Task to complete: Omit all pictures, and print word for word only the lines from the one containing "wrist: (83, 350)" through the end of the data.

Bounding box coordinate data
/---
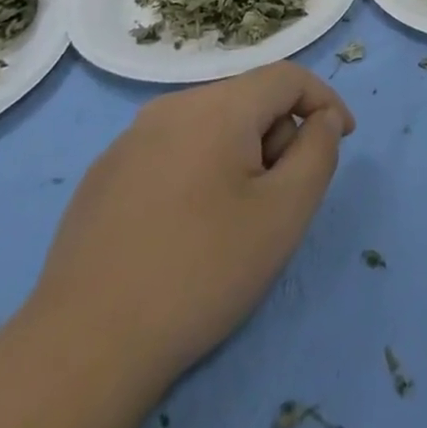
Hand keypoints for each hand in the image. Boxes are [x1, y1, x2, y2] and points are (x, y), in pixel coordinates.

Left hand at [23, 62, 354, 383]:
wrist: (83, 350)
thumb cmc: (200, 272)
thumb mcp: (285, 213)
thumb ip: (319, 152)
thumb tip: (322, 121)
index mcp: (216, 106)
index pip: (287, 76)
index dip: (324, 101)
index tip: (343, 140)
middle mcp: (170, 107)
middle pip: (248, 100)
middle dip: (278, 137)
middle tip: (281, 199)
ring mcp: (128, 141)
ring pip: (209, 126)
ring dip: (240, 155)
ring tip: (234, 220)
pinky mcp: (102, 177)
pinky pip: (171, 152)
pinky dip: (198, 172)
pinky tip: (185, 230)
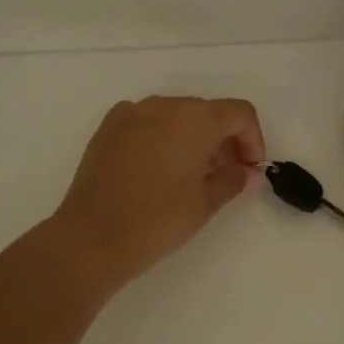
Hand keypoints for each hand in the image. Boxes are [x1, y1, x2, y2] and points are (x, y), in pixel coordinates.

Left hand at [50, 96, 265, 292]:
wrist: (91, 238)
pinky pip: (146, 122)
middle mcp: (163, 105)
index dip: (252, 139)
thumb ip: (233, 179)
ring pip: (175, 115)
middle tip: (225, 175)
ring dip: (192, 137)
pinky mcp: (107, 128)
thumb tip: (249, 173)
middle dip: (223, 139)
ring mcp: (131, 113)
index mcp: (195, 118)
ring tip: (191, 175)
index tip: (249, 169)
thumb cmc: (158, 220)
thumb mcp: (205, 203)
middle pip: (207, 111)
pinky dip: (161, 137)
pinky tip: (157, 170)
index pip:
\---
Solution to the problem:
wrist: (83, 350)
thumb cmc: (200, 272)
thumb mcp: (285, 213)
thumb ip: (319, 152)
thumb tip: (322, 121)
index mcp: (216, 106)
index pip: (287, 76)
index dip: (324, 101)
index tip: (343, 140)
middle mcp: (170, 107)
middle pip: (248, 100)
middle dip: (278, 137)
middle tip: (281, 199)
ring mcp: (128, 141)
ring pip: (209, 126)
ring dip: (240, 155)
ring tip: (234, 220)
pinky mcp: (102, 177)
pinky pip: (171, 152)
pinky dip: (198, 172)
pinky tip: (185, 230)
Hand keypoints for each hand in the image. Boxes are [x1, y1, x2, y2] and points are (x, y), in pixel coordinates.

Left hand at [50, 96, 265, 292]:
wrist: (91, 238)
pinky pip: (146, 122)
middle mcp: (163, 105)
index dip: (252, 139)
thumb ip: (233, 179)
ring pip: (175, 115)
middle tip: (225, 175)
ring dip: (192, 137)
pinky mcp: (107, 128)
thumb tip: (249, 173)
middle dip: (223, 139)
ring mcp: (131, 113)
index mcp: (195, 118)
ring tip: (191, 175)
index tip: (249, 169)
thumb cmc: (158, 220)
thumb mcp: (205, 203)
middle pip: (207, 111)
pinky dip: (161, 137)
pinky tip: (157, 170)
index pip:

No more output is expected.